Document excerpt Block Start
Telestream’s buying spree is far from over. It is targeting companies with assets in video supply chain management—“technologies that help us play a stronger role in workflow orchestration,” Puopolo confirms.
“There are lots of cool players out there that have very relevant assets…if I can figure out a way to justify the purchase price that some are asking for."
He continued, “A few years back we had a fragmented portfolio. We’ve since revamped our approach to product investment.”
Telestream diverted its engineering resource to bring Vantage 8 and Cloud Port (software-enabled processing) to market faster. It brought out an ABR monitoring solution (Sentry) and accelerated development of OptiQ.
“Those are all significant growth areas which from an internal perspective are the big bets we are making. We augment that with strategic M&A.”
This bullish go-to market strategy is the result of how Telestream views constantly evolving customer requirements.
“The plethora of video alternatives for consumers means that competition for their attention is increasing. Therefore, the best thing we can do is enable our customers to do what they do better, faster, and, frankly, cheaper.”
In essence, that means marrying media processing on the one side with tools to measure quality of service and quality of experience all along the video chain.
“We believe video processing and quality management have significant degrees of interdependence. To our ability in media processing—whether file-based file or live—we add data (probes) so that metrics can be measured for analysis and reference points for QoS and QoE. We can analyze data from the camera all the way into the access network, incorporating all end client devices, and bring analytics back into our platform. Providers have a single pane of glass on the whole video chain.”
OptiQ Channel, a virtualized approach to "ultra-rapid" channel creation, remains in the proof-of-concept stage at several “major” undisclosed customers.
“OptiQ has been a play for us as we move further into orchestration. Encoding, packaging, and origin can all be interspersed with our monitoring solutions to give customers the ability to spin up and manage dynamic channels easily and effectively.
"By definition, you can’t do what we’re doing in terms of efficient channel management without integration of monitoring solutions as a way of simplifying the complexity of traditional network channel launches.”
An OptiQ monitoring-as-a-service offering will be commercially launched later this year. “It’s the first step for those doing some aspect of dynamic channel spin-up. Not a lot of folks are able to offer monitoring as a service to the degree we can.”
Document excerpt Block End
Entries shown Block Start
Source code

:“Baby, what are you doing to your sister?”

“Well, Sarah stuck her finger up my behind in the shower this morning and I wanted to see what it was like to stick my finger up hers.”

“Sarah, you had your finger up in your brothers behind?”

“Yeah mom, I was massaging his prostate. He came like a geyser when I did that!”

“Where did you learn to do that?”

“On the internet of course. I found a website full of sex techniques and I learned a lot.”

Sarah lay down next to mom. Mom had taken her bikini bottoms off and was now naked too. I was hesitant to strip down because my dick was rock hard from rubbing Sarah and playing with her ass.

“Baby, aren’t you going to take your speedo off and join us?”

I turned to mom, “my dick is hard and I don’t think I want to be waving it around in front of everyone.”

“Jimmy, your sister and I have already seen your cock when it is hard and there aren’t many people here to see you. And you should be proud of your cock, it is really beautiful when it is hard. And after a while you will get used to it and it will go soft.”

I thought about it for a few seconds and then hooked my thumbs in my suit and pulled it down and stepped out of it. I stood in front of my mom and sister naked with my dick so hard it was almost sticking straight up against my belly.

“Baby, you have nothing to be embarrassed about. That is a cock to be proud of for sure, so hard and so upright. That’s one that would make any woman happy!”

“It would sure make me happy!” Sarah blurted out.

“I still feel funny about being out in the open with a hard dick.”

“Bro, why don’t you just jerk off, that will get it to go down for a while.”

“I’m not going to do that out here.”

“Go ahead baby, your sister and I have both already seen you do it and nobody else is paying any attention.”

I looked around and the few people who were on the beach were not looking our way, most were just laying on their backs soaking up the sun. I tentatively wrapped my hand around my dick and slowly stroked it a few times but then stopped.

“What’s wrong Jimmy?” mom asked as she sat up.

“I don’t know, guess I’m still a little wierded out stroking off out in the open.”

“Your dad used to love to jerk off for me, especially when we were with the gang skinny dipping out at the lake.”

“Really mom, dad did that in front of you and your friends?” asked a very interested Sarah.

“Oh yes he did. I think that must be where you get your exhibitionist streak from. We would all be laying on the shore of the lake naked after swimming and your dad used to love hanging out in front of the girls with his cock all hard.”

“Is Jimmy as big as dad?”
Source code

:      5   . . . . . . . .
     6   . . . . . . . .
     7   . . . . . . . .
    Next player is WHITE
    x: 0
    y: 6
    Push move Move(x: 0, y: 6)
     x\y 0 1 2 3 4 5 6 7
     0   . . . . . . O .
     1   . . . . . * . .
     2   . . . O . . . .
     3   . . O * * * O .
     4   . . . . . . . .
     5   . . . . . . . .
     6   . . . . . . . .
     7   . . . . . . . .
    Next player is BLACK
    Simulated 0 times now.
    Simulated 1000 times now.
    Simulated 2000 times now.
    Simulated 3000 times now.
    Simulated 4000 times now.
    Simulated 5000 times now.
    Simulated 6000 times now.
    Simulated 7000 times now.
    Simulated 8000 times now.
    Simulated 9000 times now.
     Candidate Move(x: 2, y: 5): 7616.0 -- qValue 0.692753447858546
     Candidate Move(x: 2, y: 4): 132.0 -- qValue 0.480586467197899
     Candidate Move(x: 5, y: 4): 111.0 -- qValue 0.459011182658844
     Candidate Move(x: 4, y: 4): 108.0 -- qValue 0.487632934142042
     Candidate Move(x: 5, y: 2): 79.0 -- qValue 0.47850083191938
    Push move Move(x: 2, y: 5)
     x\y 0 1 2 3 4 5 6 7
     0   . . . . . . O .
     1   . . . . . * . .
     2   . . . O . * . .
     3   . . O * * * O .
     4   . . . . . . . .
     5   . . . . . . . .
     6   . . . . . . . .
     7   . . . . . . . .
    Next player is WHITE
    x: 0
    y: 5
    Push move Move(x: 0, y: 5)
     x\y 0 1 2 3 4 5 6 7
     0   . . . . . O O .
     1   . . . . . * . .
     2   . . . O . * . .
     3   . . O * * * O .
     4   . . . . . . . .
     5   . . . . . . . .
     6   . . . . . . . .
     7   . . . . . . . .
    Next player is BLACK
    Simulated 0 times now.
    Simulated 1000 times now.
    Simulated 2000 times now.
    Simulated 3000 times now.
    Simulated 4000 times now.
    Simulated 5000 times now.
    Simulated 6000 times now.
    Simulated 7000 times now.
Entries shown Block End
Answer from the Telestream excerpt:
(a) What is the name of the ABR monitoring solution Telestream brought out?
(b) At what stage is OptiQ Channel at several undisclosed customers?
(c) Which OptiQ offering is to be commercially launched later this year?

(a) Sentry
(b) The proof-of-concept stage
(c) An OptiQ monitoring-as-a-service offering